You may be wondering why you should have any interest in a WCT or how the standards and legislation it's based on affects you. Our answer is three fold:

  • If your website is difficult to navigate and quickly reach the information a customer wants or simply looks amateurish, they may not be a customer for long!

  • For certain types of disability, accessing the information on websites can be more difficult and this can be best demonstrated with visually challenged users. From slightly short sighted to black blind, there are methods that can be used to access information on websites and these can range from ensuring nothing more than the text colour is easily legible against the background through having the ability to increase the text size of the page to using a braille keyboard. There are 10 million disabled people in the UK who combined have an annual spending power in excess of £50 billion*. Can you afford not to have a slice of this market?

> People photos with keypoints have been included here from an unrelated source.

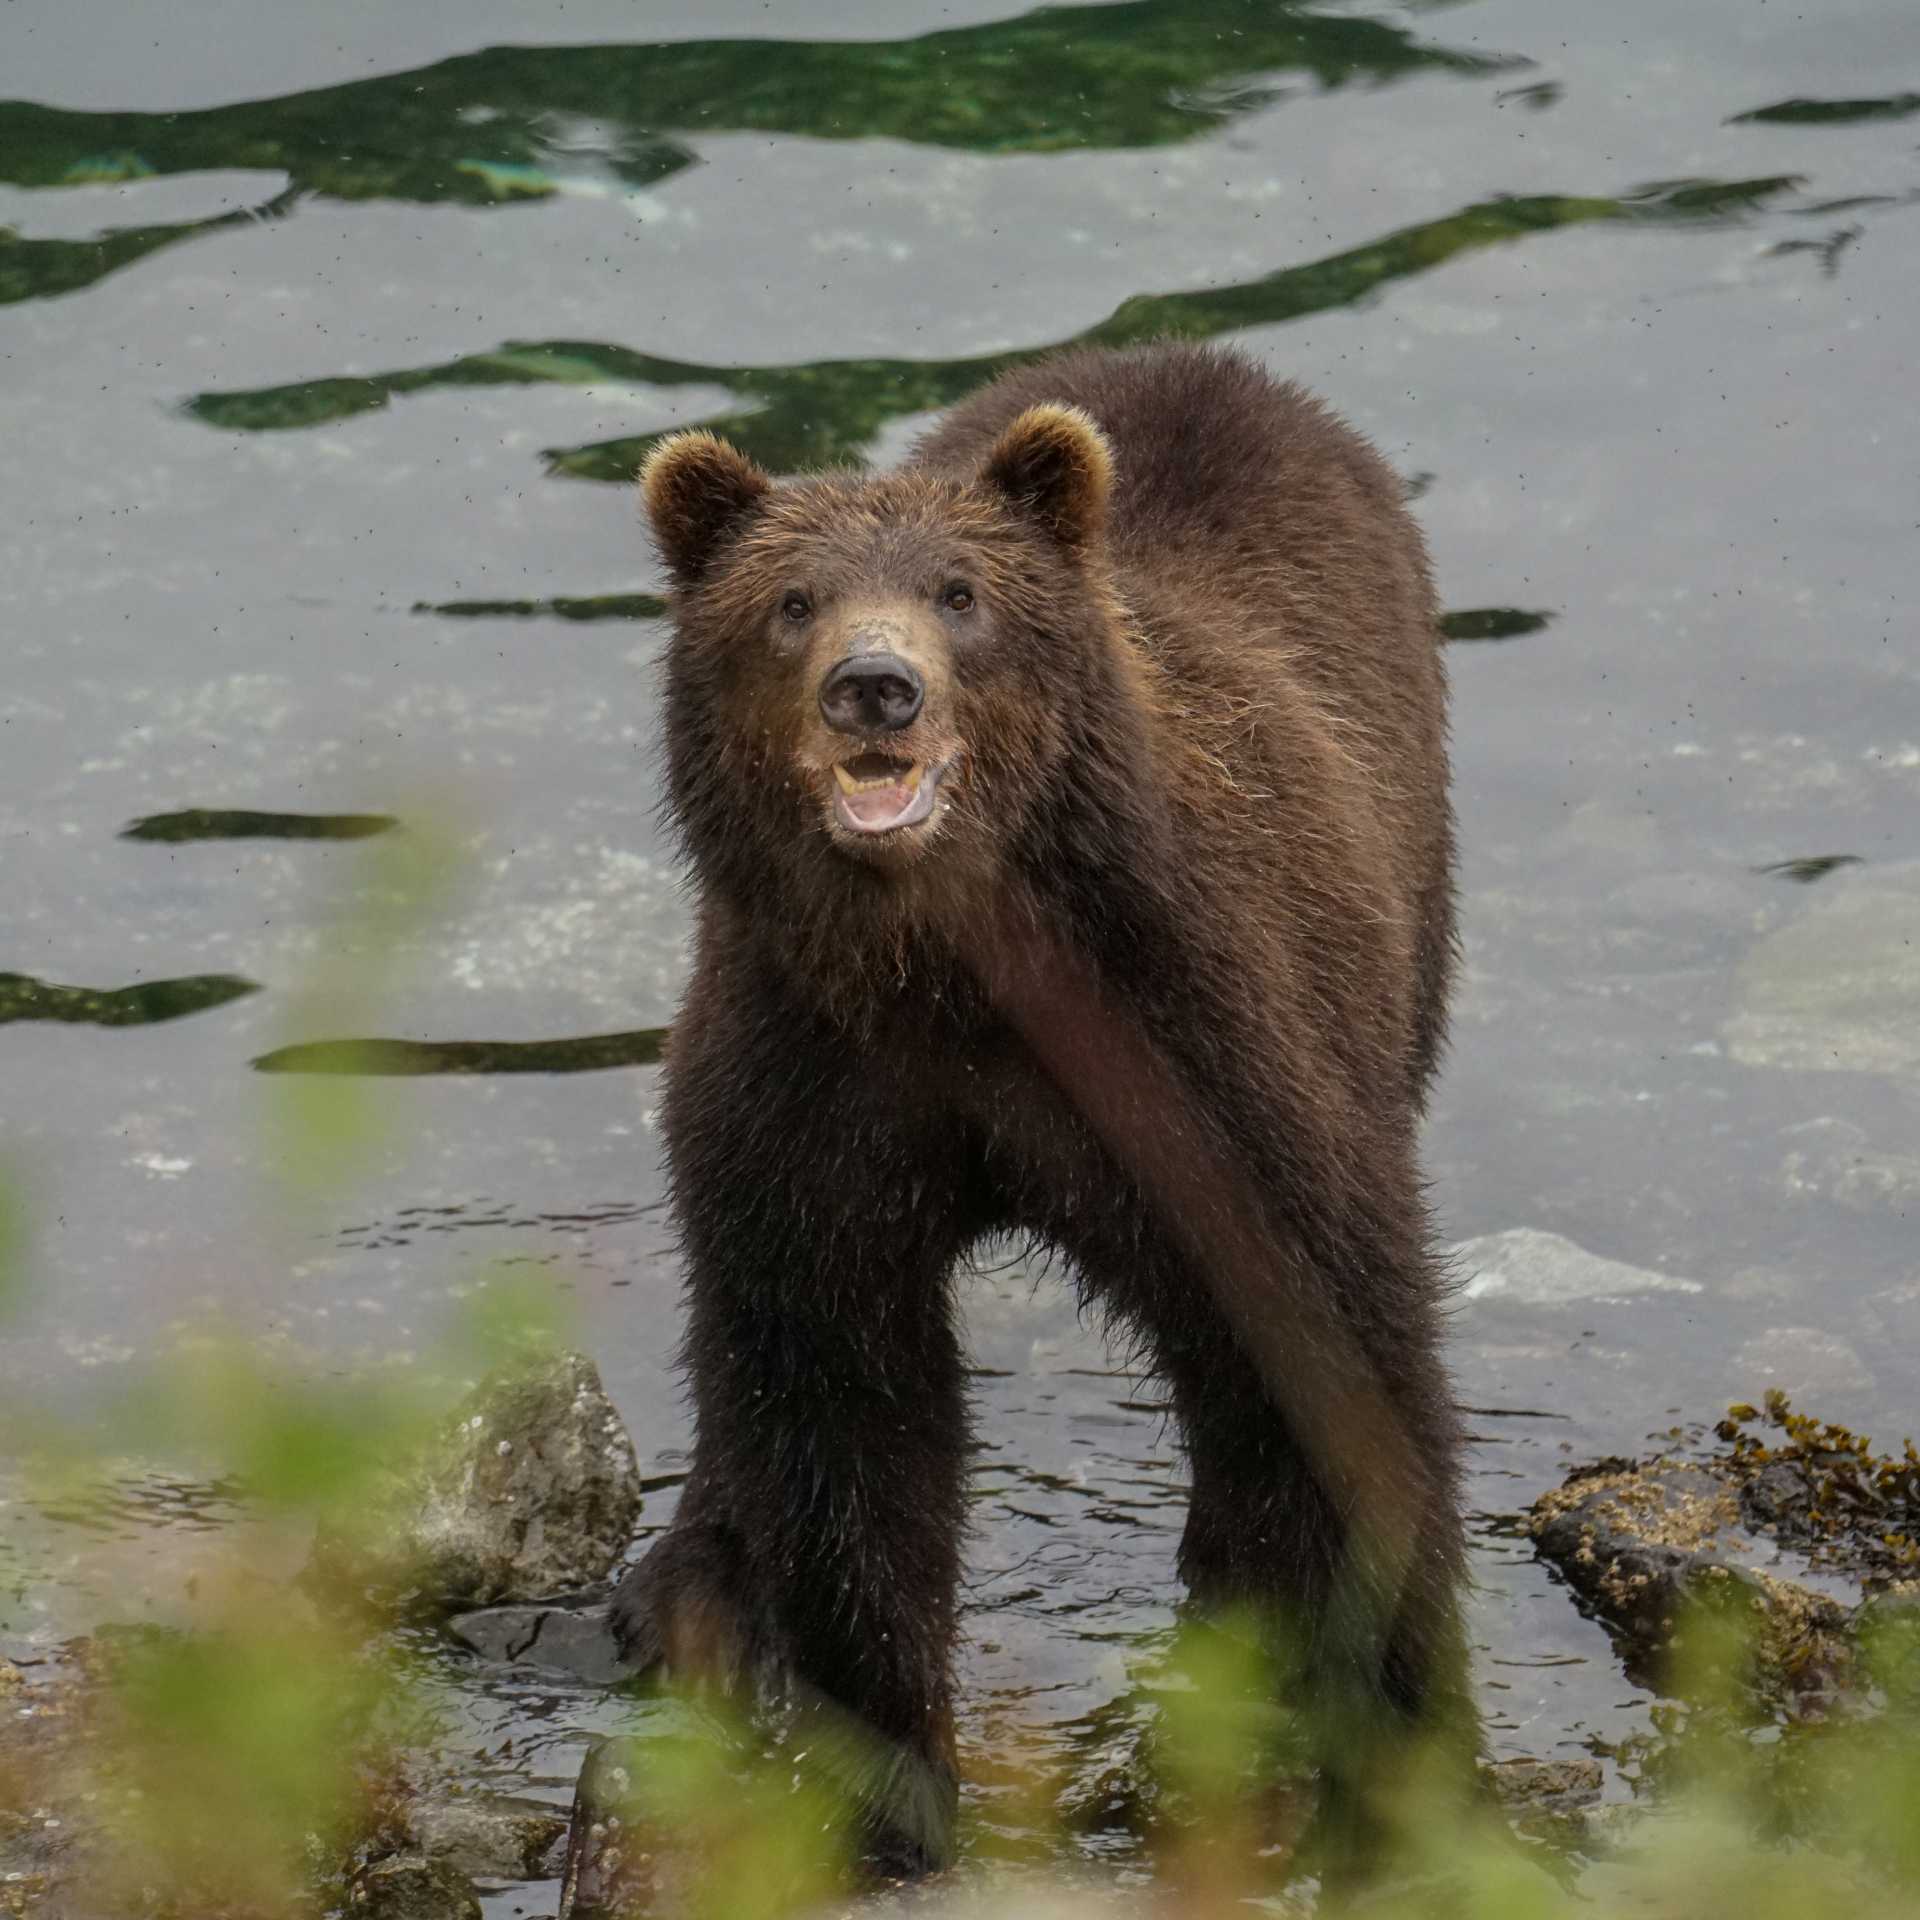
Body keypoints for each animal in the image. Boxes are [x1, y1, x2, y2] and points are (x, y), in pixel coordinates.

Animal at [609, 341, 1469, 1877]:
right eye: (790, 602)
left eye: (961, 591)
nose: (874, 687)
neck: (949, 968)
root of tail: (1203, 360)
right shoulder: (811, 1081)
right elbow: (841, 1394)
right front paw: (889, 1780)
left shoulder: (1197, 1048)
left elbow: (1335, 1350)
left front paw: (1400, 1727)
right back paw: (690, 1589)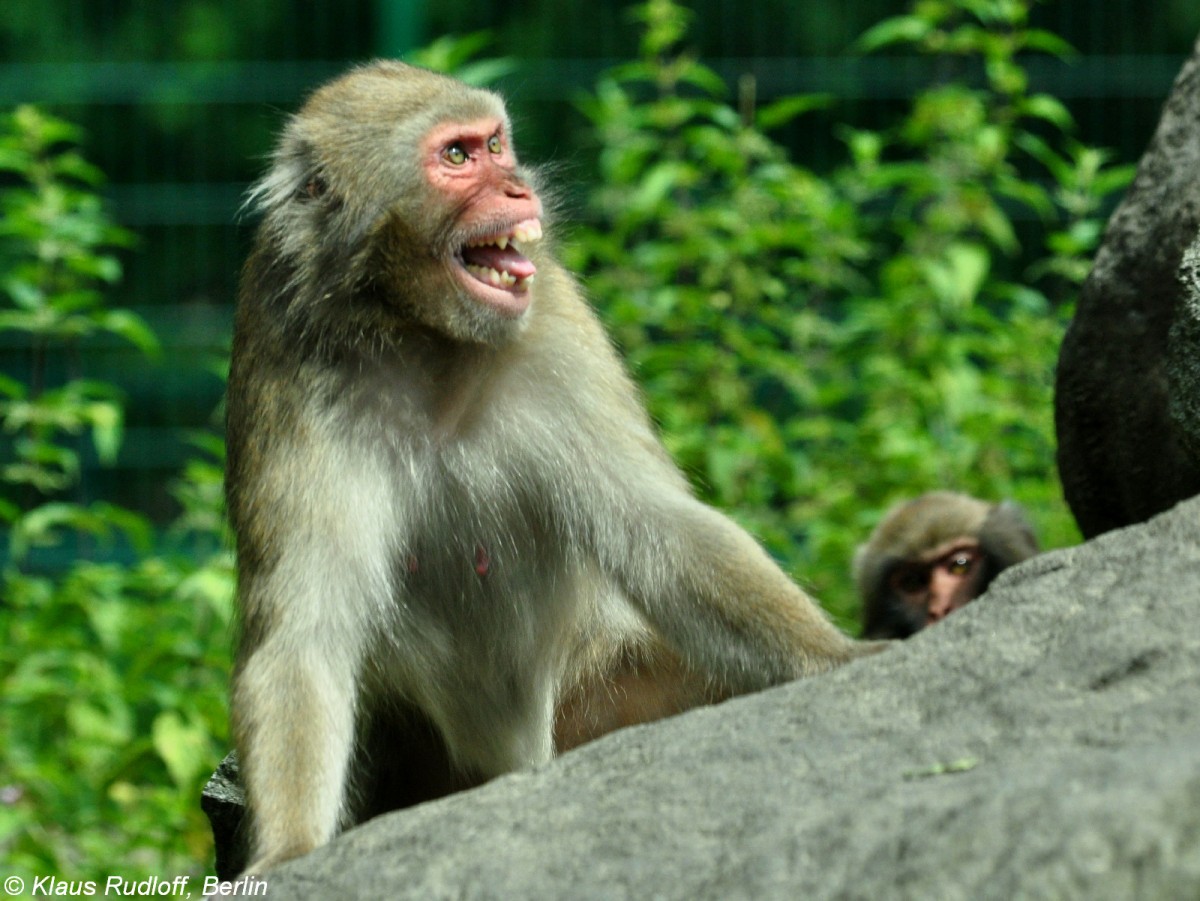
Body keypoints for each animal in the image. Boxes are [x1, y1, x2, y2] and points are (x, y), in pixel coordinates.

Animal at [225, 59, 883, 878]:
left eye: (496, 144)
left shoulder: (558, 323)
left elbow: (656, 524)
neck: (422, 335)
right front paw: (289, 851)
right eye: (456, 156)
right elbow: (303, 629)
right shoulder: (284, 350)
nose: (517, 188)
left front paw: (838, 656)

  • Regardless of the benefits of ensuring everyone can use your website, you have the legal obligation to ensure they can and that any sensitive personal information submitted is both securely received and stored. The Disability Discrimination Act and Data Protection Act lay out clear requirements to ensure this is the case and sadly many not so clear aspects that involve a good deal of cautious interpretation.

Once your website has been analysed a short report is written, outlining the key areas that need to be looked at more closely or altered in order to comply with relevant legislation or good practice standards. This will be delivered to you in order to allow you to read through it in your own time, after which a meeting will be arranged either in person or a telephone conversation, to go through the report and answer any questions you may have.

What happens after this is entirely up to you. Our normal recommendation would be to provide your web developers with a copy of the report and go through it with them, highlighting the alterations you want them to make to your website. If you would prefer not to handle this stage yourself, one of our other services involves acting as project managers and is ideally suited to remove the burden from you. Occasionally if you have a large or complex website, we may recommend that you consider asking us to perform a Website Analysis Report (WAR) which is a considerably more in-depth analysis combined with suggestions for resolving problematic issues.